The Sleeping Beauty

Choreography by Kenneth MacMillan after Marius Petipa / music by Tchaikovsky
English National Ballet
London Coliseum

Tamara Rojo as Princess Aurora and Vadim Muntagirov as Prince Désiré in The Sleeping Beauty Credit: Patrick Baldwin
Daria Klimentová as the Lilac Fairy and James Streeter as Carabosse in The Sleeping Beauty Credit: Patrick Baldwin
The English National Ballet Company in The Sleeping Beauty Credit: Patrick Baldwin

Kenneth MacMillan for all his love of the dramatic and erotic was a self-acknowledged classicist at heart, and for him Sleeping Beauty was “the most important ballet in the classical repertoire.” “It was his touchstone”, his widow writes in the programme notes.

MacMillan staged three productions of the ballet: the first in 1967 for Berlin’s Deutsche Oper (design Barry Kay), the second in 1973 for The Royal Ballet (design Peter Farmer), and the third for American Ballet Theatre in 1986 (design Nicholas Georgiadis).

It is the latter that the ENB took on in 2005, keeping Nicholas Georgiadis’s lavish costumes, but using Peter Farmer’s simpler evocative set design, easier for a touring company.

The period is Peter Lely Stuart at the start and Thomas Gainsborough Georgian at the finish. Perruques, high collars, fancy hats and regal costumes under a golden glow, nursemaids in starched wimple headdresses and knitting women in Puritan hats, fairies in dusky gemstone tutus, and the evil Carabosse (James Streeter a pantomime dame) in Elizabeth I red wig and glittering black gown.
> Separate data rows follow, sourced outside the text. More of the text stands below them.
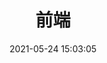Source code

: ---
pageComponent: 
  name: Catalogue
  data: 
    key: 01.前端
    imgUrl: /img/web.png
    description: JavaScript、ES6、Vue框架等前端技术
title: 前端
date: 2021-05-24 15:03:05
permalink: /web
sidebar: false
article: false
comment: false
editLink: false
---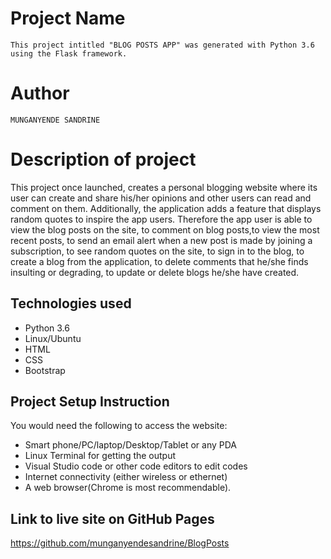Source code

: # Project Name
`
This project intitled "BLOG POSTS APP" was generated with Python 3.6 using the Flask framework.
`
# Author

`
MUNGANYENDE SANDRINE
`
# Description of project

This project once launched, creates a personal blogging website where its user can create and share his/her opinions and other users can read and comment on them. Additionally, the application adds a feature that displays random quotes to inspire the app users. 
Therefore the app user is able to view the blog posts on the site, to comment on blog posts,to view the most recent posts, to send an email alert when a new post is made by joining a subscription, to see random quotes on the site, to sign in to the blog, to create a blog from the application, to delete comments that he/she finds insulting or degrading, to update or delete blogs he/she have created.

## Technologies used

* Python 3.6
* Linux/Ubuntu
* HTML
* CSS
* Bootstrap


## Project Setup Instruction

You would need the following to access the website:
*  Smart phone/PC/laptop/Desktop/Tablet or any PDA 
*  Linux Terminal for getting the output 
*  Visual Studio code or other code editors to edit codes
*  Internet connectivity (either wireless or ethernet) 
*  A web browser(Chrome is most recommendable).

## Link to live site on GitHub Pages

https://github.com/munganyendesandrine/BlogPosts


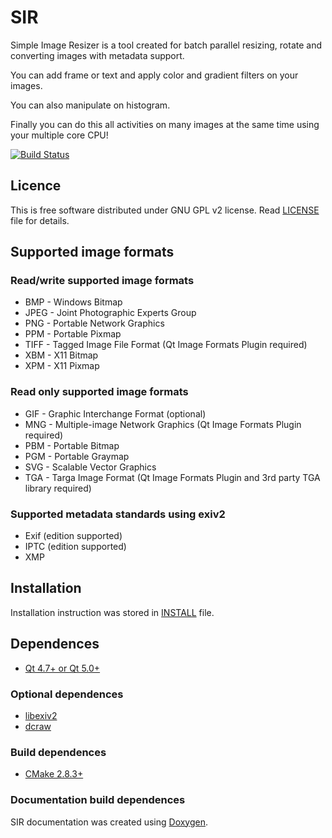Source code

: # SIR

Simple Image Resizer is a tool created for batch parallel resizing, rotate
and converting images with metadata support.

You can add frame or text and apply color and gradient filters on your images.

You can also manipulate on histogram.

Finally you can do this all activities on many images at the same time using
your multiple core CPU!


[![Build Status](https://travis-ci.org/marek629/SIR.svg)](https://travis-ci.org/marek629/SIR)


## Licence

This is free software distributed under GNU GPL v2 license.
Read [LICENSE](LICENSE) file for details.



## Supported image formats


### Read/write supported image formats

* BMP  - Windows Bitmap
* JPEG - Joint Photographic Experts Group
* PNG  - Portable Network Graphics
* PPM  - Portable Pixmap
* TIFF - Tagged Image File Format (Qt Image Formats Plugin required)
* XBM  - X11 Bitmap
* XPM  - X11 Pixmap


### Read only supported image formats

* GIF  - Graphic Interchange Format (optional)
* MNG  - Multiple-image Network Graphics (Qt Image Formats Plugin required)
* PBM  - Portable Bitmap
* PGM  - Portable Graymap
* SVG  - Scalable Vector Graphics
* TGA  - Targa Image Format (Qt Image Formats Plugin and 3rd party TGA library required)


### Supported metadata standards using exiv2

* Exif (edition supported)
* IPTC (edition supported)
* XMP



## Installation

Installation instruction was stored in [INSTALL](INSTALL.md) file.



## Dependences

* [Qt 4.7+ or Qt 5.0+](http://qt-project.org/)


### Optional dependences

* [libexiv2](http://exiv2.org/)
* [dcraw](http://www.cybercom.net/~dcoffin/dcraw/)


### Build dependences

* [CMake 2.8.3+](http://www.cmake.org/)


### Documentation build dependences

SIR documentation was created using [Doxygen](http://www.stack.nl/~dimitri/doxygen/).
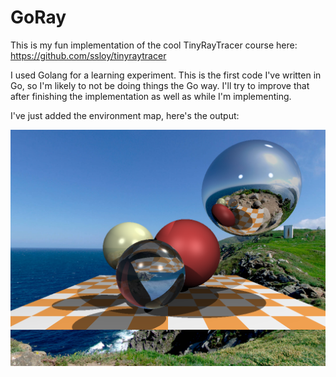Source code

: # GoRay
This is my fun implementation of the cool TinyRayTracer course here: https://github.com/ssloy/tinyraytracer

I used Golang for a learning experiment. This is the first code I've written in Go, so I'm likely to not be doing things the Go way. I'll try to improve that after finishing the implementation as well as while I'm implementing.

I've just added the environment map, here's the output:

![Output](out.png)
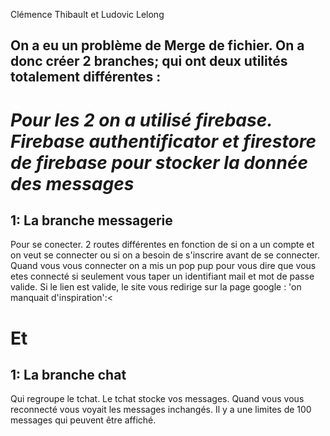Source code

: Clémence Thibault et Ludovic Lelong


On a eu un problème de Merge de fichier. On a donc créer 2 branches; qui ont deux utilités totalement différentes :
-----------
<h1><em>Pour les 2 on a utilisé firebase. Firebase authentificator et firestore de firebase pour stocker la donnée des messages</em></h1>

<h2>1: La branche messagerie</h2>
Pour se conecter. 2 routes différentes en fonction de si on a un compte et on veut se connecter ou si on a besoin de s'inscrire avant de se connecter.
Quand vous vous connecter on a mis un pop pup pour vous dire que vous etes connecté si seulement vous taper un identifiant mail et mot de passe valide. 
Si le lien est valide, le site vous redirige sur la page google : 'on manquait d'inspiration':<

<h1>Et </h1>


<h2>1: La branche chat</h2>
Qui regroupe le tchat. Le tchat stocke vos messages. Quand vous vous reconnecté vous voyait les messages inchangés. Il y a une limites de 100 messages qui peuvent être affiché.


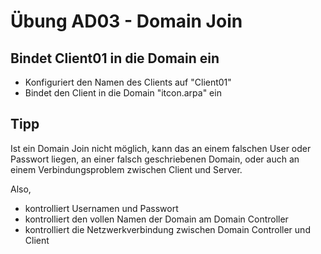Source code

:# Übung AD03 - Domain Join

## Bindet Client01 in die Domain ein
* Konfiguriert den Namen des Clients auf "Client01"
* Bindet den Client in die Domain "itcon.arpa" ein

## Tipp
Ist ein Domain Join nicht möglich, kann das an einem falschen User oder Passwort liegen, an einer falsch geschriebenen Domain, oder auch an einem Verbindungsproblem zwischen Client und Server.

Also, 
* kontrolliert Usernamen und Passwort
* kontrolliert den vollen Namen der Domain am Domain Controller
* kontrolliert die Netzwerkverbindung zwischen Domain Controller und Client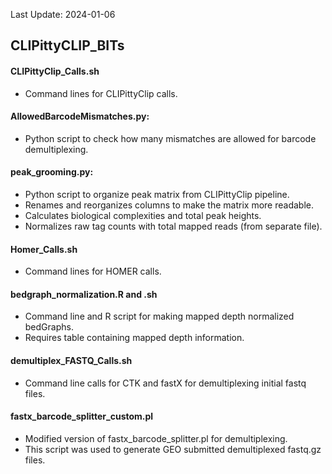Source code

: Last Update: 2024-01-06

## CLIPittyCLIP_BITs

#### CLIPittyClip_Calls.sh
  - Command lines for CLIPittyClip calls.
    
#### AllowedBarcodeMismatches.py:
  - Python script to check how many mismatches are allowed for barcode demultiplexing.

#### peak_grooming.py:
  - Python script to organize peak matrix from CLIPittyClip pipeline.
  - Renames and reorganizes columns to make the matrix more readable.
  - Calculates biological complexities and total peak heights.
  - Normalizes raw tag counts with total mapped reads (from separate file).

#### Homer_Calls.sh
  - Command lines for HOMER calls.

#### bedgraph_normalization.R and .sh
  - Command line and R script for making mapped depth normalized bedGraphs.
  - Requires table containing mapped depth information.

#### demultiplex_FASTQ_Calls.sh
  - Command line calls for CTK and fastX for demultiplexing initial fastq files.

#### fastx_barcode_splitter_custom.pl
  - Modified version of fastx_barcode_splitter.pl for demultiplexing.
  - This script was used to generate GEO submitted demultiplexed fastq.gz files.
The Sleeping Beauty is a long, showy ballet hugely demanding of the performers—most of the female roles danced entirely on pointe—but especially of the lead ballerina. Tamara Rojo, the newly-installed artistic director of the English National Ballet, takes the lead as Princess Aurora and sets the standard.
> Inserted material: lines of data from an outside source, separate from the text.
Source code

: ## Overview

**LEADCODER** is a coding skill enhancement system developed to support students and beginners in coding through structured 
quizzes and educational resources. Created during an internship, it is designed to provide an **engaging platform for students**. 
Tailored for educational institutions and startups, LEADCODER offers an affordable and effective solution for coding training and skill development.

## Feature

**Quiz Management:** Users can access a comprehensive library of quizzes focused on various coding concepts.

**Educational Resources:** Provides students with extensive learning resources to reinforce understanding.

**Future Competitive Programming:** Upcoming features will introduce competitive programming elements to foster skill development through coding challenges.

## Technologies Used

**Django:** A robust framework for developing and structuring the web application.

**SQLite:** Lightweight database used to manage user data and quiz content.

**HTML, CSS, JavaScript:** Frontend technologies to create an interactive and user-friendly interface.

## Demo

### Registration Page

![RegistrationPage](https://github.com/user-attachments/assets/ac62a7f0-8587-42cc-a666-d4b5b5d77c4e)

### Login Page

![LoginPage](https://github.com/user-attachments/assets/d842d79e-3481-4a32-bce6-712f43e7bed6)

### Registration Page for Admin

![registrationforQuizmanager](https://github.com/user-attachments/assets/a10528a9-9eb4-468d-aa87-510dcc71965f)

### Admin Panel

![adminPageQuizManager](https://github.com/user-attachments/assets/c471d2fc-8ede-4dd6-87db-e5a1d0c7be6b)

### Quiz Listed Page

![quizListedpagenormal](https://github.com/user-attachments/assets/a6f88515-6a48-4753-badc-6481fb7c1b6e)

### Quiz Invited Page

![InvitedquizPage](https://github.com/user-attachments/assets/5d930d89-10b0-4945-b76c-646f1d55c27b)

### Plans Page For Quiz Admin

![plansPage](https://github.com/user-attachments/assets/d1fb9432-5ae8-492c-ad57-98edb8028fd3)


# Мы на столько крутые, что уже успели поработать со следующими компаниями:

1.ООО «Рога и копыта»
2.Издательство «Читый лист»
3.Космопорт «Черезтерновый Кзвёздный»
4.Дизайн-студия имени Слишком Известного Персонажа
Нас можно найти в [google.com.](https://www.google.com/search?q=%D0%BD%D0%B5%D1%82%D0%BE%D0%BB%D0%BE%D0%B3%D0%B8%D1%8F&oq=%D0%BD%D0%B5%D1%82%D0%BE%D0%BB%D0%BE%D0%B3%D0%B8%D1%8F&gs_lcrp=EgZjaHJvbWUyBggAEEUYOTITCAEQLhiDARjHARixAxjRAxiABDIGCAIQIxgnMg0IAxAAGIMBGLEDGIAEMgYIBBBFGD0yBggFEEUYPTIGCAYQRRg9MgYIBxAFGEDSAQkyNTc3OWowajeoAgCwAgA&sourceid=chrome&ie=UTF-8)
Back where she started in England—she danced for two years with the ENB as a young dancer—she has ambition and stamina. Ambition to take ballet to as wide an audience as possible, and one does not need to look any further than this evening’s dazzling performance for an example of sheer stamina and guts.
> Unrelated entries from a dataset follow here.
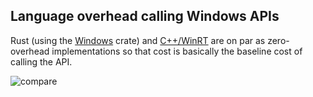 ## Language overhead calling Windows APIs

Rust (using the [Windows](https://github.com/microsoft/windows-rs) crate) and [C++/WinRT](https://github.com/microsoft/cppwinrt) are on par as zero-overhead implementations so that cost is basically the baseline cost of calling the API.  

![compare](https://user-images.githubusercontent.com/9845234/135662175-95e70b19-3bed-4281-8455-b46f11de2496.png)
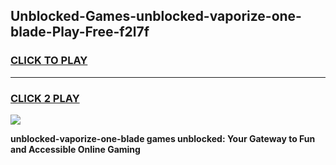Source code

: 
## Unblocked-Games-unblocked-vaporize-one-blade-Play-Free-f2l7f
<h3>
<a href="https://premium76.site?title=unblocked-vaporize-one-blade&ref=12A">CLICK TO PLAY</a></h3>
<hr>

<h3>
<a href="https://premium76.site?title=unblocked-vaporize-one-blade&ref=12A">CLICK 2 PLAY</a>
  
</h3>

<a href="https://premium76.site?title=unblocked-vaporize-one-blade&ref=12A"><img src="https://clearcache.store/games.png"></a>


**unblocked-vaporize-one-blade games unblocked: Your Gateway to Fun and Accessible Online Gaming**
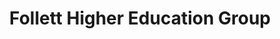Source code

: ---
title: "Follett Higher Education Group"
url: /nashua/follett-higher-education-group/
shop: books
---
This is a prima ballerina at the top of her technique: balances in attitude held for longer than necessary, little need for cavaliers to hold her hand, an indomitable imperious woman dancing sixteen-year-old Aurora for an Imperial audience. And the audience erupts. This is a gala performance, slow, sure, in total command.

And Rojo raises the standard of the large cast around her, the ENB dancers dancing as if their lives depended on it. Begoña Cao, Adela Ramirez, Shiori Kase all of a flutter, and Laurretta Summerscales and Nancy Osbaldeston, the latter two nominated for the Emerging Dancer Awards, give perfect performances as the five fairies bestowing christening gifts.

A fine stable of dancers, displayed to impressive effect: in the Act III divertissements James Forbat glitters as Gold, Begoña Cao as Diamond, Jem Choi, Senri Kou and Laurretta Summerscales as Silver.

Nancy Osbaldeston puts her large eyes to good use as Red Riding Hood, and Shiori Kase and Yonah Acosta in the Bluebird sequence remind me that Michael Coleman, now performing the tubby comic Cattalabutte Master of Ceremonies role, was once a most elegant Bluebird at The Royal Ballet.

But it is Vadim Muntagirov who gives the most lyrical interpretation of the evening as Prince Désiré, Aurora’s saviour with a kiss. His gentle, boyish face full of longing, his feet barely kiss the floor, his leaps soar (Baryshnikov his role model). Only twenty-two to Rojo’s thirty-eight, his emotion is external, Rojo’s internal. After an arduous lifting pas de deux he flies through his solo.

Good to see him with a new partner to stretch his experience, but one misses the emotional rapport he has with his usual ‘soul mate’ partner Daria Klimentová, here dancing the Lilac Fairy who takes on Carabosse and makes everything right. Delicate, tiny, with a bewitching girlish smile that belies her age (forty-one), goodness personified, she takes on evil and triumphs.

The Sleeping Beauty is a total triumph for Tamara Rojo, as artistic director and as a dancer still in her prime: a production of this quality rarely makes the provinces. Go and be swept off your feet.

Good casting, three hours of dancing that is worth every penny, Milton Keynes, Liverpool, and Manchester have already had the pleasure, Oxford’s and Southampton’s is yet to come. Family friendly, there is also a special under-fives matinee at 2:30PM on 15 January at the London Coliseum.